問題文 A >>
以下の日大アメフト部事件の記事について、次の問いに答えよ。
(i) このブログはどのような企画で始められたか。
(ii) 英語の意味に関する記述で参考にしたのは、どのサイトの記事か。
(iii) 記事の説明では、アモラルとはどのような状態か。
問題文 B >> 記録から、文字列「kern」を含む行をすべて示せ。大文字と小文字は区別する。

文書の抜粋 >>
◇ ◇ ◇

ギブギブン

1ヶ月毎日ブログ書く企画ではじめたブログです。

日大アメフト部事件に見る、マインドコントロールとアモラル

先日、大学アメリカンフットボールの定期試合、日大-関学大の対戦にて、日大の選手が関学大の選手に悪質で危険な反則タックルを仕掛けるという「事件」があった。日大監督の指示があったという声も出ているが、問題の全容解明が進むまでにはまだ時間がかかりそうな状況だ。(*1)

試合の当該シーンの動画を観てみると、あらためて悪質というか異常性が際立つ。

www.youtube.com

この行為が、普通に考えて「反則」だけで済むはずではなく、後でどういった問題が指摘され、「勝利」どころか廃部につながりかねないだろう、というのは、ちょっと想像したら分かりそうなものである。とりわけこのスマホで誰でも撮影し、動画を共有拡散できる時代、証拠隠滅も不可能だし、この動画がネットに出たら拡散は止まらない(そして事実そうなった)。
が、実際にこんなことが起きたということは、日大アメフト部の関係者の頭にはそのような予測がまったく存在しなかったということが言えそうだ。
道徳心スポーツマンシップどうこう以前に、こんなことが世の中に知れ渡ったら自分たちの組織自体が窮地に陥るという想像がなかったということが、私としては今回の事件のなかで一番びっくりする。

ではどうして、彼らにそういう想像が働かなかったのだろうか。

「インモラル」と「アモラル」の概念から説明を試みてみたい。

以下、英語の意味に関するは記述は、”英語/C++/Python勉強サイト”の記事を参考とする。(*2)

まず「モラル(moral)」とは日本語では「道徳、倫理上の、善悪の判断がついた、良心的な」といった意味になる。
それの否定の接頭語がつくときには「インモラル(immoral)」と「アモラル(amoral)」の2つの言葉があるのがポイントだ。
どちらも日本語だと「不道徳、非常識な」となるが、英語としては使い分けの定義もできるのではとこの記事の著者は書いている。
一言で言うと、インモラルは「善悪の区別がついているのに不道徳なふるまいをする状態」であり、アモラルは「善悪の区別がつかない」と考えているとのこと。
この使い分けは非常に興味深い。

ほとんどの人間にはモラルがあり、モラルに反する行動は通常の精神状態では指示されても拒否するものである。

たとえば、「道に立っているアイツがムカつくから、後ろからタックルをかましてこい」と上司に指示されたと想像してみよう。あなたはこの指示に従うだろうか? まず従わないだろう。まず何より、何も悪いことをしていない人間に危害を加える、痛みを与える、というのは倫理観として耐えることはできない。それに加えて、この行為は暴行罪にあたると知っている。「指示を受けたから」というのはあなたが暴行することを法律が正当化してくれる理由にならないのは、明白だ(そしてこの場合、上司は強要罪に当たるだろう)。
モラルがある人は、インモラルな振る舞いを基本的にはしないのである。

しかしこれが以下のようなケースだったらどうだろうか。

◇ ◇ ◇

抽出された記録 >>
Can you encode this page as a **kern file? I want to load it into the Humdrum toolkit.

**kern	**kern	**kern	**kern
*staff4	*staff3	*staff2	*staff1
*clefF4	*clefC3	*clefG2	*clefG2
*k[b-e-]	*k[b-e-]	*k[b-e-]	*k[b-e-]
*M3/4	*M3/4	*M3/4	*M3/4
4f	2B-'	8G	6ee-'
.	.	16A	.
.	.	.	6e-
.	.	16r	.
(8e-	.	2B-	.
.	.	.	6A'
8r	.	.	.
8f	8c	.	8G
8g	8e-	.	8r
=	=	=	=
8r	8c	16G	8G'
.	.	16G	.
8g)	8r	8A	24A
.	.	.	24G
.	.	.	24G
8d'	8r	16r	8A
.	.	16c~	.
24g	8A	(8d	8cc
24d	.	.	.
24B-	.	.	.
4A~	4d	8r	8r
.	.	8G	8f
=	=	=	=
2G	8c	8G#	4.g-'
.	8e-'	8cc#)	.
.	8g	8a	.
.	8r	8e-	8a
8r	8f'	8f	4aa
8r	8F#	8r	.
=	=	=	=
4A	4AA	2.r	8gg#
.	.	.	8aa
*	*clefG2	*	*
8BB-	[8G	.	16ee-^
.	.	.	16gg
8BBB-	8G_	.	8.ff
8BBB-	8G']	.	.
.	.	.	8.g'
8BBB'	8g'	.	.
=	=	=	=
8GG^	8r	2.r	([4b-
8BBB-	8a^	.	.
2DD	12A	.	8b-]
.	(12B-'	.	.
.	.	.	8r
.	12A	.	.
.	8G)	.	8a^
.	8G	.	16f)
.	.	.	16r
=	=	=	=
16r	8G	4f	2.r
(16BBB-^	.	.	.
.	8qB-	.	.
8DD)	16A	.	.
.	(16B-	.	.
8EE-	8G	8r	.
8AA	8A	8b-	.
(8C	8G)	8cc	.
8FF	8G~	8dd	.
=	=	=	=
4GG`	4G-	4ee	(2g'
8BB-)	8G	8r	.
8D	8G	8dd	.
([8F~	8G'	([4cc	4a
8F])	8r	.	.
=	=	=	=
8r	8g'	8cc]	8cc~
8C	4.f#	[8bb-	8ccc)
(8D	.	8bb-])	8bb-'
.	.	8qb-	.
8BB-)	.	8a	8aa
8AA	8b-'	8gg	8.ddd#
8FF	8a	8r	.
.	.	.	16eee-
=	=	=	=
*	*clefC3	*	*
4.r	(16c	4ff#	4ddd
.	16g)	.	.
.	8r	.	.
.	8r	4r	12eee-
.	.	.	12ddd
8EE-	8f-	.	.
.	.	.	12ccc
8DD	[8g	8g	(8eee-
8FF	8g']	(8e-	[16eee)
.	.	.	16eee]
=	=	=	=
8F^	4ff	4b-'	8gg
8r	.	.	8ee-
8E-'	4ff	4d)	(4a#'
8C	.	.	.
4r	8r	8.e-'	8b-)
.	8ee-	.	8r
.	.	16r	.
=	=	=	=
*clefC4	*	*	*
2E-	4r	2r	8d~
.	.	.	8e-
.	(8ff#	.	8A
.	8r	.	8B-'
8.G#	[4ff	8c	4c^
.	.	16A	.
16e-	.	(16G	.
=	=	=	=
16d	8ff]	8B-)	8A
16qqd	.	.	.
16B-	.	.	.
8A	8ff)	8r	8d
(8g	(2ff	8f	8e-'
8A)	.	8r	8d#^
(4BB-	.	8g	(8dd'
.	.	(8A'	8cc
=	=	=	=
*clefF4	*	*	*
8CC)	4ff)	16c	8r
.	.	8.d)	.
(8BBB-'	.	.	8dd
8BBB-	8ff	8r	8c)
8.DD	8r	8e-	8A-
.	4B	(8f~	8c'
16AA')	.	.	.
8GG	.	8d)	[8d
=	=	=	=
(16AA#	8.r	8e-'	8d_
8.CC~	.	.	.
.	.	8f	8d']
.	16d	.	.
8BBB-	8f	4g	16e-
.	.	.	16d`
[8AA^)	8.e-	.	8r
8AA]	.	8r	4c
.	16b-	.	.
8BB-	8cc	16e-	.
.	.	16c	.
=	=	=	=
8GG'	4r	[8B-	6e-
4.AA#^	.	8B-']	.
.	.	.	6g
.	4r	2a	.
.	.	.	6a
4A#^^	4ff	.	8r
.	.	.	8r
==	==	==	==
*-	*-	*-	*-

◇ ◇ ◇

出力全文 A >>
(i) 1ヶ月毎日ブログを書く企画。
(ii) "英語/C++/Python勉強サイト"の記事。
(iii) 善悪の区別がつかない状態。

出力全文 B >>
Can you encode this page as a **kern file? I want to load it into the Humdrum toolkit.
**kern	**kern	**kern	**kern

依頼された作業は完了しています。